> [SELECTED PASSAGE]
At CES 2024, Sonatus and AWS demonstrated an approach to improve road safety via remote vehicle diagnostics, such as when a vehicle failed to detect pedestrians. We demonstrated how a connected vehicle equipped with Sonatus Collector can send targeted vehicle to cloud real time data about the failures. Once in the cloud, AWS can combine multiple data sources in real time, such as high fidelity ML analytics tool Rekognition as well as manufacturing data about the vehicle and its current software and hardware versions. The combined approach can quickly identify the reason for the vehicle failing to issue collision warnings such as a weakness in the pedestrian machine learning models, a problem with camera hardware, or other devices in the vehicle, to quickly resolve the issue.

> [DATA EXTRACT]
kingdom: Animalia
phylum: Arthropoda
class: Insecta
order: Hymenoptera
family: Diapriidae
...
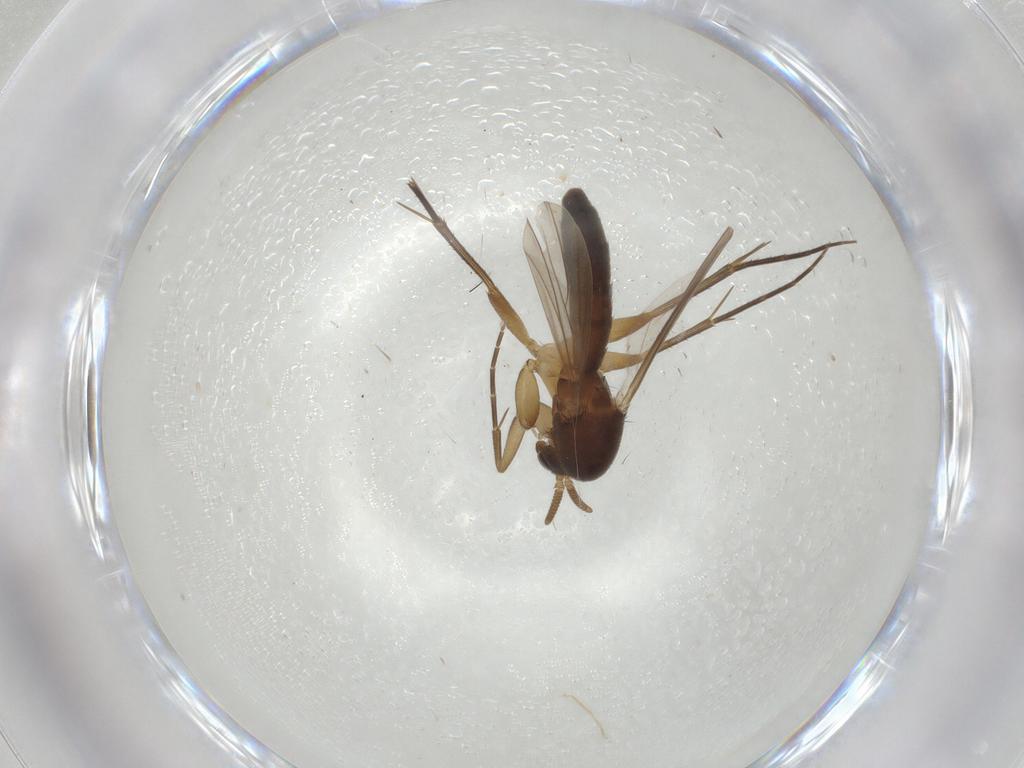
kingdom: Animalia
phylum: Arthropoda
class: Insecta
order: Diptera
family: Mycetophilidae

> [PROBLEM 1] Reproduce the passage on remote vehicle diagnostics from "At CES 2024, Sonatus" to "resolve the issue.".
> [PROBLEM 2] According to the passage on remote vehicle diagnostics, at which event did Sonatus and AWS demonstrate their approach to improving road safety?

> [SOLUTION 1]
At CES 2024, Sonatus and AWS demonstrated an approach to improve road safety via remote vehicle diagnostics, such as when a vehicle failed to detect pedestrians. We demonstrated how a connected vehicle equipped with Sonatus Collector can send targeted vehicle to cloud real time data about the failures. Once in the cloud, AWS can combine multiple data sources in real time, such as high fidelity ML analytics tool Rekognition as well as manufacturing data about the vehicle and its current software and hardware versions. The combined approach can quickly identify the reason for the vehicle failing to issue collision warnings such as a weakness in the pedestrian machine learning models, a problem with camera hardware, or other devices in the vehicle, to quickly resolve the issue.

> [SOLUTION 2] CES 2024